Already hit by economic sanctions from the United States and Europe, Syria was punished last month by regional countries, with sanctions announced by the Arab League and imposed by Turkey, once President Bashar al-Assad's ally.

Syria responded to Turkey today with retaliatory measures, imposing a tariff of 30 per cent on its imports and prohibitive duties on fuel and freight. State news agency SANA quoted a pro-Assad economist as saying Turkey would be "the biggest loser".

Syria says the Arab proposal to admit observers infringes its sovereignty, and has asked for clarification. It has stalled more than once and reneged on promises to rein in its forces.

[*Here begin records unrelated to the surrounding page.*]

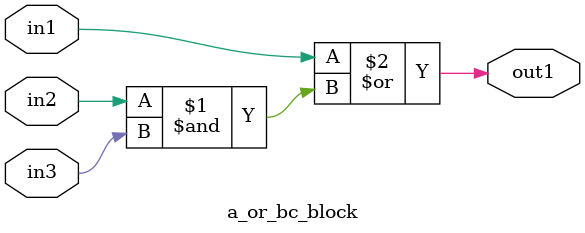
<source format=v>

module a_or_bc_block(input in1,in2,in3,
                     output out1);

assign out1 = in1|(in2 & in3);

endmodule

</source>
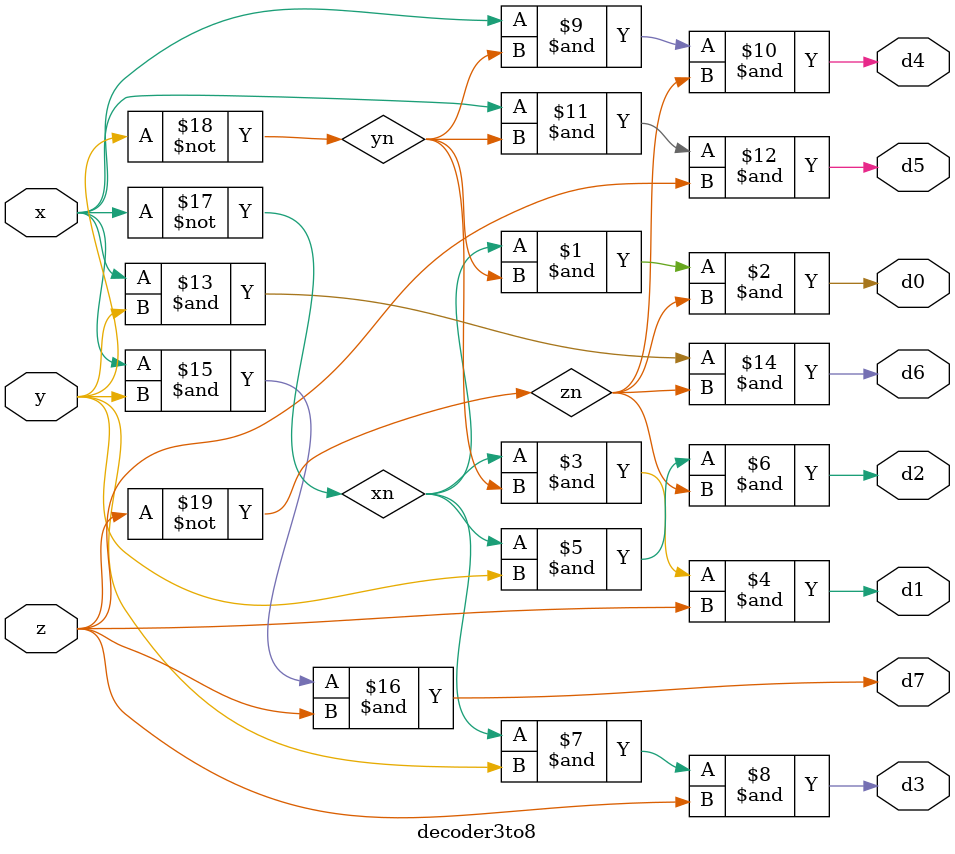
<source format=v>
module decoder3to8(d0, d1, d2, d3, d4, d5, d6, d7, x, y, z);
    input x, y, z;
    output d0, d1, d2, d3, d4, d5, d6, d7;

    wire xn, yn, zn;
    not n1(xn, x);
    not n2(yn, y);
    not n3(zn, z);

    and a0(d0, xn, yn, zn);
    and a1(d1, xn, yn, z);
    and a2(d2, xn, y, zn);
    and a3(d3, xn, y, z);
    and a4(d4, x, yn, zn);
    and a5(d5, x, yn, z);
    and a6(d6, x, y, zn);
    and a7(d7, x, y, z);
endmodule
</source>
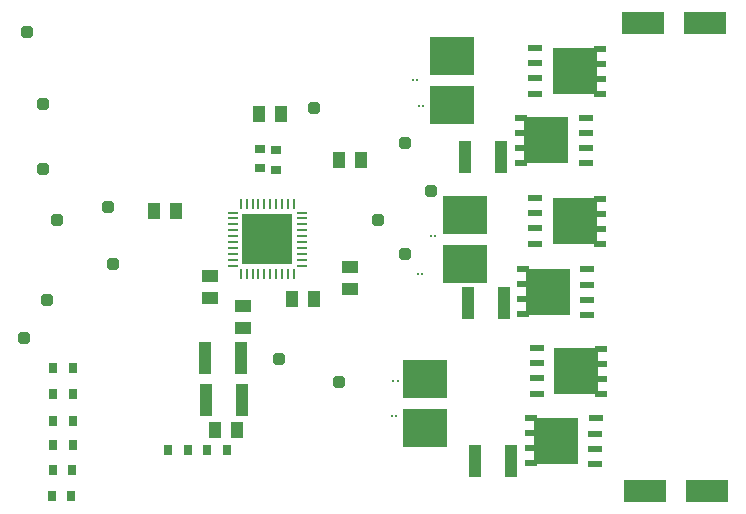
<source format=gtp>
G04*
G04 #@! TF.GenerationSoftware,Altium Limited,Altium Designer,21.6.1 (37)*
G04*
G04 Layer_Color=8421504*
%FSLAX25Y25*%
%MOIN*%
G70*
G04*
G04 #@! TF.SameCoordinates,B2079DFB-0366-4D49-8141-05D7A233A1B4*
G04*
G04*
G04 #@! TF.FilePolarity,Positive*
G04*
G01*
G75*
%ADD15R,0.04016X0.02402*%
%ADD16R,0.05000X0.02402*%
%ADD17R,0.15000X0.15394*%
%ADD18R,0.00984X0.03347*%
%ADD19R,0.03347X0.00984*%
%ADD20R,0.16732X0.16732*%
G04:AMPARAMS|DCode=21|XSize=39.37mil|YSize=39.37mil|CornerRadius=9.84mil|HoleSize=0mil|Usage=FLASHONLY|Rotation=90.000|XOffset=0mil|YOffset=0mil|HoleType=Round|Shape=RoundedRectangle|*
%AMROUNDEDRECTD21*
21,1,0.03937,0.01968,0,0,90.0*
21,1,0.01968,0.03937,0,0,90.0*
1,1,0.01968,0.00984,0.00984*
1,1,0.01968,0.00984,-0.00984*
1,1,0.01968,-0.00984,-0.00984*
1,1,0.01968,-0.00984,0.00984*
%
%ADD21ROUNDEDRECTD21*%
%ADD22R,0.14567X0.12598*%
%ADD23R,0.01000X0.01000*%
%ADD24R,0.02756X0.03347*%
%ADD25R,0.04331X0.10827*%
%ADD26R,0.14173X0.07284*%
%ADD27R,0.03937X0.05315*%
%ADD28R,0.05315X0.03937*%
%ADD29R,0.03347X0.02756*%
D15*
X443713Y300500D02*
D03*
D03*
Y285500D02*
D03*
Y290500D02*
D03*
Y295500D02*
D03*
X469287Y309000D02*
D03*
D03*
Y324000D02*
D03*
Y319000D02*
D03*
Y314000D02*
D03*
X446457Y245827D02*
D03*
Y240827D02*
D03*
Y235827D02*
D03*
Y250827D02*
D03*
D03*
X443213Y351000D02*
D03*
D03*
Y336000D02*
D03*
Y341000D02*
D03*
Y346000D02*
D03*
X469287Y359000D02*
D03*
D03*
Y374000D02*
D03*
Y369000D02*
D03*
Y364000D02*
D03*
X469787Y264000D02*
D03*
Y269000D02*
D03*
Y274000D02*
D03*
Y259000D02*
D03*
D03*
D16*
X465228Y300500D02*
D03*
X465163Y290363D02*
D03*
Y285363D02*
D03*
Y295363D02*
D03*
X447772Y309000D02*
D03*
X447837Y319137D02*
D03*
Y324137D02*
D03*
Y314137D02*
D03*
X467907Y245690D02*
D03*
Y235689D02*
D03*
Y240689D02*
D03*
X467972Y250827D02*
D03*
X464728Y351000D02*
D03*
X464663Y340863D02*
D03*
Y335863D02*
D03*
Y345863D02*
D03*
X447772Y359000D02*
D03*
X447837Y369137D02*
D03*
Y374137D02*
D03*
Y364137D02*
D03*
X448337Y264137D02*
D03*
Y274137D02*
D03*
Y269137D02*
D03*
X448272Y259000D02*
D03*
D17*
X452000Y293000D02*
D03*
X461000Y316500D02*
D03*
X454744Y243327D02*
D03*
X451500Y343500D02*
D03*
X461000Y366500D02*
D03*
X461500Y266500D02*
D03*
D18*
X349697Y298965D02*
D03*
X351665D02*
D03*
X353634D02*
D03*
X355602D02*
D03*
X357571D02*
D03*
X359539D02*
D03*
X361508D02*
D03*
X363476D02*
D03*
X365445D02*
D03*
X367413D02*
D03*
Y322193D02*
D03*
X365445D02*
D03*
X363476D02*
D03*
X361508D02*
D03*
X359539D02*
D03*
X357571D02*
D03*
X355602D02*
D03*
X353634D02*
D03*
X351665D02*
D03*
X349697D02*
D03*
D19*
X370169Y301720D02*
D03*
Y303689D02*
D03*
Y305658D02*
D03*
Y307626D02*
D03*
Y309594D02*
D03*
Y311563D02*
D03*
Y313531D02*
D03*
Y315500D02*
D03*
Y317469D02*
D03*
Y319437D02*
D03*
X346941D02*
D03*
Y317469D02*
D03*
Y315500D02*
D03*
Y313531D02*
D03*
Y311563D02*
D03*
Y309594D02*
D03*
Y307626D02*
D03*
Y305658D02*
D03*
Y303689D02*
D03*
Y301720D02*
D03*
D20*
X358555Y310579D02*
D03*
D21*
X404331Y305512D02*
D03*
X362598Y270472D02*
D03*
X382283Y262992D02*
D03*
X285039Y290158D02*
D03*
X283858Y333858D02*
D03*
X288583Y316929D02*
D03*
X307087Y302362D02*
D03*
X278346Y379528D02*
D03*
X277559Y277559D02*
D03*
X374016Y354331D02*
D03*
X404500Y342500D02*
D03*
X395276Y316929D02*
D03*
X412992Y326772D02*
D03*
X283858Y355512D02*
D03*
X305512Y321260D02*
D03*
D22*
X424409Y318701D02*
D03*
Y302362D02*
D03*
X420079Y355217D02*
D03*
Y371555D02*
D03*
X411024Y264075D02*
D03*
Y247736D02*
D03*
D23*
X408661Y298819D02*
D03*
X410161D02*
D03*
X401968Y263386D02*
D03*
X400468D02*
D03*
X409055Y355118D02*
D03*
X410555D02*
D03*
X408587Y363779D02*
D03*
X407087D02*
D03*
X413000Y311500D02*
D03*
X414500D02*
D03*
X401572Y251503D02*
D03*
X400072D02*
D03*
D24*
X344980Y240158D02*
D03*
X338484D02*
D03*
X331988D02*
D03*
X325492D02*
D03*
X293248Y225000D02*
D03*
X286752D02*
D03*
X287004Y233500D02*
D03*
X293500D02*
D03*
X287252Y242000D02*
D03*
X293748D02*
D03*
Y250000D02*
D03*
X287252D02*
D03*
Y259000D02*
D03*
X293748D02*
D03*
Y267500D02*
D03*
X287252D02*
D03*
D25*
X437500Y289370D02*
D03*
X425492D02*
D03*
X427854Y236614D02*
D03*
X439862D02*
D03*
X436319Y337795D02*
D03*
X424311D02*
D03*
X350000Y257087D02*
D03*
X337992D02*
D03*
X337697Y270866D02*
D03*
X349705D02*
D03*
D26*
X483858Y382677D02*
D03*
X504528D02*
D03*
X505010Y226678D02*
D03*
X484341D02*
D03*
D27*
X355807Y352362D02*
D03*
X363090D02*
D03*
X382358Y337000D02*
D03*
X389642D02*
D03*
X374142Y290500D02*
D03*
X366858D02*
D03*
X341240Y246850D02*
D03*
X348524D02*
D03*
X328142Y320000D02*
D03*
X320858D02*
D03*
D28*
X386000Y301142D02*
D03*
Y293858D02*
D03*
X350500Y280858D02*
D03*
Y288142D02*
D03*
X339500Y298142D02*
D03*
Y290858D02*
D03*
D29*
X356000Y334252D02*
D03*
Y340748D02*
D03*
X361500Y333752D02*
D03*
Y340248D02*
D03*
M02*

</source>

SANA expressed regret mixed with defiance at the prospect of Arab sanctions.

"The Arab League sanctions ... have been a shock for every Syrian and Arab citizen ... as these sanctions came from sisterly countries," it said. "Syria will overcome those sanctions by virtue of its strategic location and the diversity of its production sectors," the state agency added.

Syria's Arab neighbours Iraq, Lebanon and Jordan have all said they would not join a sanctions campaign.

In a reminder to outsiders of Syria's powerful, mainly Russian-supplied armed forces, state TV and SANA showed top generals watching a live-fire exercise by missile units, mechanised brigades and aircraft, to test their capacity in "confronting any attack" on Syria.

It did not report the scale of the war games.

"General (Dawood Abdullah) Rajiha stressed that the armed forces, under the leadership of President Bashar al-Assad will remain loyal to the homeland and will defend the interests of the Syrian people," SANA said. Rajiha is Minister of Defence.

Mr Makdesi, the foreign ministry spokesman, said the war games were a "routine" exercise and not intended to send any message.

The first cracks appeared in one of the pillars of Dr Assad's regime at the weekend with the desertion of some members of the secret police to the ranks of a rebel "free army".

At least a dozen members of the secret police deserted from the Airforce Intelligence complex in Idlib city, 280 km northwest of Damascus, triggering a gunbattle with defectors in which 10 were killed or wounded on either side, activists said.

Opposition sources said a further 16 soldiers defected from units in Idlib yesterday and a new group of defectors of similar size battled loyalist troops to the south, in the Josieh area on the border with Lebanon.

Dr Assad's opponents estimate the strength of the rebel force at several thousand, mainly army recruits from Syria's Sunni Muslim majority. Members of Dr Assad's minority Alawite sect, an offshoot of Shia Islam, have a tight grip on the military and security apparatus.

The conscript armed forces have more than 200,000 men.